THERE could be no job as difficult or impossible in this world as being a minister in President Robert Mugabe’s Cabinet.

NEWSDAY EDITORIAL

Mugabe does not give ministers the tools to do the job, but still expects them to get the job done. He expects the Minister of Finance to fund government services without the requisite finance, for example.

He does not give ministers enough leeway as he intervenes as and when he wishes. There is something haphazard about it that incumbents don’t know whether there are coming or going.

Ministers who had served him for 20 years or so were suddenly accused of not performing up to standard when he fired them this week. This can’t be true. A person cannot suddenly become incompetent unless they have suffered mental and/or physical impairment.

Against the backdrop of the dismissal of Vice-President Joice Mujuru, it is almost certain that the new team of ministers he appointed this week won’t dare to step out of line. They know the retribution that will come their way like the ton of bricks that was rained on their predecessors.

It’s possible that they have been selected on the basis of being pliant rather than competence.

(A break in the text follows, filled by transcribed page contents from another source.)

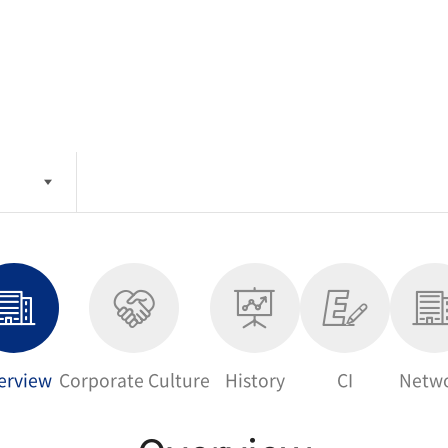
erview
Corporate Culture
History
CI
Netw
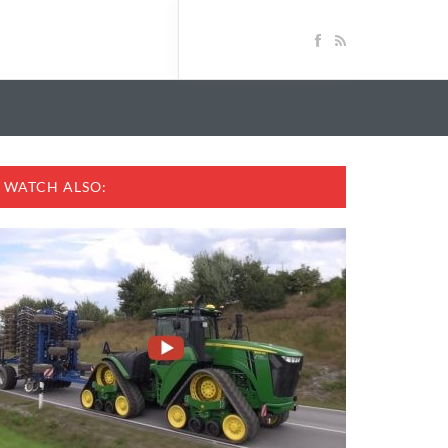
WATCH ALSO:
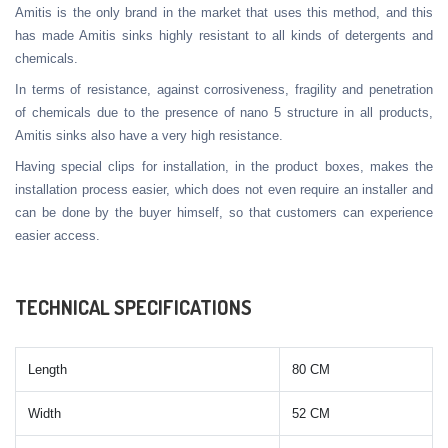
Amitis is the only brand in the market that uses this method, and this
has made Amitis sinks highly resistant to all kinds of detergents and
chemicals.
In terms of resistance, against corrosiveness, fragility and penetration
of chemicals due to the presence of nano 5 structure in all products,
Amitis sinks also have a very high resistance.
Having special clips for installation, in the product boxes, makes the
installation process easier, which does not even require an installer and
can be done by the buyer himself, so that customers can experience
easier access.
TECHNICAL SPECIFICATIONS
Length
80 CM
Width
52 CM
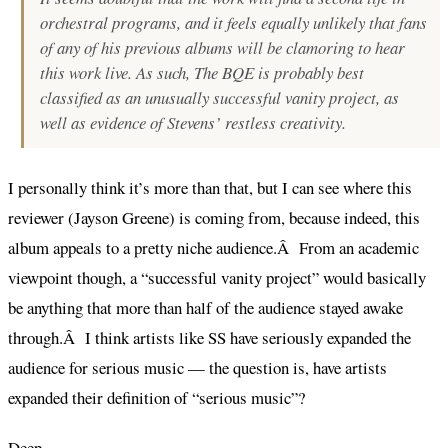
orchestral programs, and it feels equally unlikely that fans
of any of his previous albums will be clamoring to hear
this work live. As such,
The BQE
is probably best
classified as an unusually successful vanity project, as
well as evidence of Stevens’ restless creativity.
I personally think it’s more than that, but I can see where this
reviewer (Jayson Greene) is coming from, because indeed, this
album appeals to a pretty niche audience.Â From an academic
viewpoint though, a “successful vanity project” would basically
be anything that more than half of the audience stayed awake
through.Â I think artists like SS have seriously expanded the
audience for serious music — the question is, have artists
expanded their definition of “serious music”?
Deep.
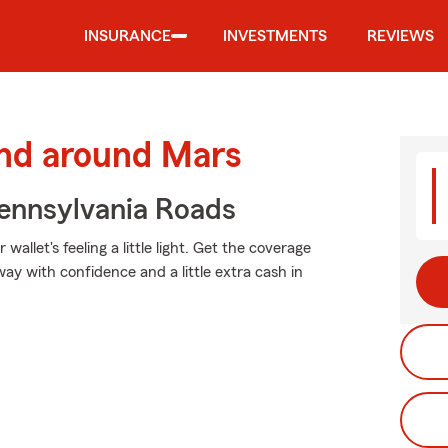
INSURANCE
INVESTMENTS
REVIEWS
and around Mars
ennsylvania Roads
allet's feeling a little light. Get the coverage
y with confidence and a little extra cash in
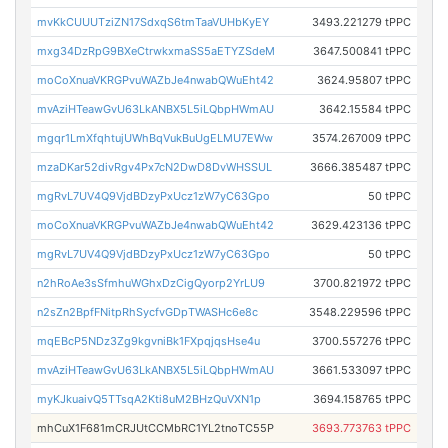
mvKkCUUUTziZN17SdxqS6tmTaaVUHbKyEY
3493.221279 tPPC
mxg34DzRpG9BXeCtrwkxmaSS5aETYZSdeM
3647.500841 tPPC
moCoXnuaVKRGPvuWAZbJe4nwabQWuEht42
3624.95807 tPPC
mvAziHTeawGvU63LkANBX5L5iLQbpHWmAU
3642.15584 tPPC
mgqr1LmXfqhtujUWhBqVukBuUgELMU7EWw
3574.267009 tPPC
mzaDKar52divRgv4Px7cN2DwD8DvWHSSUL
3666.385487 tPPC
mgRvL7UV4Q9VjdBDzyPxUcz1zW7yC63Gpo
50 tPPC
moCoXnuaVKRGPvuWAZbJe4nwabQWuEht42
3629.423136 tPPC
mgRvL7UV4Q9VjdBDzyPxUcz1zW7yC63Gpo
50 tPPC
n2hRoAe3sSfmhuWGhxDzCigQyorp2YrLU9
3700.821972 tPPC
n2sZn2BpfFNitpRhSycfvGDpTWASHc6e8c
3548.229596 tPPC
mqEBcP5NDz3Zg9kgvniBk1FXpqjqsHse4u
3700.557276 tPPC
mvAziHTeawGvU63LkANBX5L5iLQbpHWmAU
3661.533097 tPPC
myKJkuaivQ5TTsqA2Kti8uM2BHzQuVXN1p
3694.158765 tPPC
mhCuX1F681mCRJUtCCMbRC1YL2tnoTC55P
3693.773763 tPPC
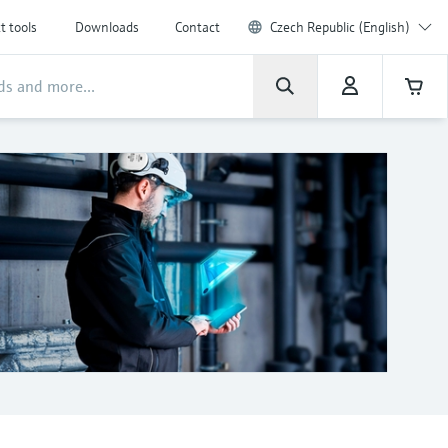
t tools
Downloads
Contact
Czech Republic (English)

So, we can expect more of the same mediocrity and unmitigated failure as excellence is sacrificed on the altar of loyalty.

We should not raise our sights, but lower them because this lot will be frozen by fear of stepping on the toes of an unforgiving and unforgeting boss.

One tell-tale sign of Mugabe’s firm grip was seen in some of them kneeling before him expressing, as it were, eternal gratitude after being retained or appointed to the party’s central committee. It should not be about Mugabe, but Zimbabwe.

A good boss criticises in private, but Mugabe does not feel compelled to do that. He infamously insulted and humiliated former Finance minister Herbert Murerwa by saying that the ministry was being run like a funeral parlour. If the boss does not believe in you, you end up not believing in yourself. That is a recipe for inertia, for paralysis.

He is also highly suspicious of individual initiative because to him, loyalty, not to Zimbabwe, but to himself, is paramount. That is why lately he has reminded all ministers — including the Vice-Presidents — that they serve entirely at his pleasure.

The sword is ever hanging perilously above them if they show the least measure of independence. If you continually remind ministers that you can fire them at any time, they won’t perform to the best of their ability.

So, it can be deduced that what is essential is a paradigm shift on the part of Mugabe because nothing much will be achieved as long as Cabinet ministers are beholden or indebted to him, not Zimbabwe.

A captive Cabinet is bound to fail like others before it.